----- RECORD EXTRACTS -----

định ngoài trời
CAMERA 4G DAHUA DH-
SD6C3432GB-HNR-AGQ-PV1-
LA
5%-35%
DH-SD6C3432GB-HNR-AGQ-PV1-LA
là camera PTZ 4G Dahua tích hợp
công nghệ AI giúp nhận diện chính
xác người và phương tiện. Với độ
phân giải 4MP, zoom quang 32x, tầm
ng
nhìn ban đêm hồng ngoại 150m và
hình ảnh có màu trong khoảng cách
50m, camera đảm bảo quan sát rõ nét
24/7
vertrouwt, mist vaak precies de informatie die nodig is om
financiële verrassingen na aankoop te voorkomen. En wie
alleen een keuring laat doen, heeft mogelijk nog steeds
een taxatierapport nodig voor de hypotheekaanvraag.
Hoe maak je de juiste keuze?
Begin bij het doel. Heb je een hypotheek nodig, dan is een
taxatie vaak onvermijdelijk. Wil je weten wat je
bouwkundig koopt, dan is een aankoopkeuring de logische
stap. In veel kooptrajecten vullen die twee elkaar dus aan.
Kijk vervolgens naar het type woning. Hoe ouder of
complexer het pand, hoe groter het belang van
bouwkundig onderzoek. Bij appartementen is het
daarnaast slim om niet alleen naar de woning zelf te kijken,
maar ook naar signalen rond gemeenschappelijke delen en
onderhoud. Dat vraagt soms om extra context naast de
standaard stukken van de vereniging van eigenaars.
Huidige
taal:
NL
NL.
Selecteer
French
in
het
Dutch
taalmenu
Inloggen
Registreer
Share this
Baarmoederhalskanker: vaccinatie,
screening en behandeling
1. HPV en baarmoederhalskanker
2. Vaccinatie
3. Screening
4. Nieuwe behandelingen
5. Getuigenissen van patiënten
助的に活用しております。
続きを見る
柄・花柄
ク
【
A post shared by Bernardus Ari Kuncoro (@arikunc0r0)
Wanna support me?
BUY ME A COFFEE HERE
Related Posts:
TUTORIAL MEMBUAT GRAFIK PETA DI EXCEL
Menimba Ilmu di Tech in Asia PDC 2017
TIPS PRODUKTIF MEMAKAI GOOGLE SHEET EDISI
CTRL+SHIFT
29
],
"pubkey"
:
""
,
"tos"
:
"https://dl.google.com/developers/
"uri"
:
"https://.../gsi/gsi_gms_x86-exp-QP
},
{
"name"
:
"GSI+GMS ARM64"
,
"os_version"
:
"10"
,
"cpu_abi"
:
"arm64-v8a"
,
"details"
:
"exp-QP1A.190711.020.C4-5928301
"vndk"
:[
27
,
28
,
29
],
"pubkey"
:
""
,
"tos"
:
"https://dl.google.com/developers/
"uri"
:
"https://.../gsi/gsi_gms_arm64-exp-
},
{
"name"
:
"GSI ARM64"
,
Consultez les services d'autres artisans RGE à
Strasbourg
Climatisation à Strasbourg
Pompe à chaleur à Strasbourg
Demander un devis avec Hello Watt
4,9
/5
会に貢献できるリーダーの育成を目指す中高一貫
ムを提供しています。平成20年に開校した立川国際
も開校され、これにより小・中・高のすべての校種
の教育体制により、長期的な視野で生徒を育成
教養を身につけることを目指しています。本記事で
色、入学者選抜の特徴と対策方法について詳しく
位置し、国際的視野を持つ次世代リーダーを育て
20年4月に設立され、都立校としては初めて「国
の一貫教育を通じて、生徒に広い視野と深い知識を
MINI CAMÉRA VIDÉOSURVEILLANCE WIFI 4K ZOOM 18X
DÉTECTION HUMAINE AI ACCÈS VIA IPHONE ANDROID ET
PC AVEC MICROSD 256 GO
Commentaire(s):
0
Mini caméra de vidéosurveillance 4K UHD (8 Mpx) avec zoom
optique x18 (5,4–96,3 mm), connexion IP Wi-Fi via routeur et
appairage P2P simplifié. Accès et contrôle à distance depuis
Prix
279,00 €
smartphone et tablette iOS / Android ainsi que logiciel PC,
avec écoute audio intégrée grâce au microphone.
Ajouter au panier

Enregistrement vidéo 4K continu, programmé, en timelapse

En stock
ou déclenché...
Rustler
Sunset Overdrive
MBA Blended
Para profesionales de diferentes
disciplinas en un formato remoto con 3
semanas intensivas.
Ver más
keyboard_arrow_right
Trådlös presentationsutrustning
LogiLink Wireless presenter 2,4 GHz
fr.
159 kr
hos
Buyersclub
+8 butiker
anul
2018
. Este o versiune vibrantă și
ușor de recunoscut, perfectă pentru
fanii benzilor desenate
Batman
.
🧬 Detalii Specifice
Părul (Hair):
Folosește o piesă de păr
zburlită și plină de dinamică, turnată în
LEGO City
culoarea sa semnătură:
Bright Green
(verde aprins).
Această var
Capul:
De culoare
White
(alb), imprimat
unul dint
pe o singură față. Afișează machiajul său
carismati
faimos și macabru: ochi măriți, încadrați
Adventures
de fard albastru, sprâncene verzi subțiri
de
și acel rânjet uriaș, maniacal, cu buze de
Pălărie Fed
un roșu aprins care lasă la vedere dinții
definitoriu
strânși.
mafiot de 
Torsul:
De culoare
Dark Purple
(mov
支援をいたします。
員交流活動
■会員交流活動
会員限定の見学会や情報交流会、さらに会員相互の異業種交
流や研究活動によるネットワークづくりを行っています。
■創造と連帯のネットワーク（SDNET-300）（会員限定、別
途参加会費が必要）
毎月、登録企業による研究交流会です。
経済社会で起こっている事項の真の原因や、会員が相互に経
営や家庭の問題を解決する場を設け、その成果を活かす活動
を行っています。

-----

• [EXERCISE GOAL]: Please write out exactly the line containing "Această var" and every line after it through the end of the records, nothing more.

• [EXERCISE ANSWER]:
Această var
Capul:
De culoare
White
(alb), imprimat
unul dint
pe o singură față. Afișează machiajul său
carismati
faimos și macabru: ochi măriți, încadrați
Adventures
de fard albastru, sprâncene verzi subțiri
de
și acel rânjet uriaș, maniacal, cu buze de
Pălărie Fed
un roșu aprins care lasă la vedere dinții
definitoriu
strânși.
mafiot de 
Torsul:
De culoare
Dark Purple
(mov
支援をいたします。
員交流活動
■会員交流活動
会員限定の見学会や情報交流会、さらに会員相互の異業種交
流や研究活動によるネットワークづくりを行っています。
■創造と連帯のネットワーク（SDNET-300）（会員限定、別
途参加会費が必要）
毎月、登録企業による研究交流会です。
経済社会で起こっている事項の真の原因や、会員が相互に経
営や家庭の問題を解決する場を設け、その成果を活かす活動
を行っています。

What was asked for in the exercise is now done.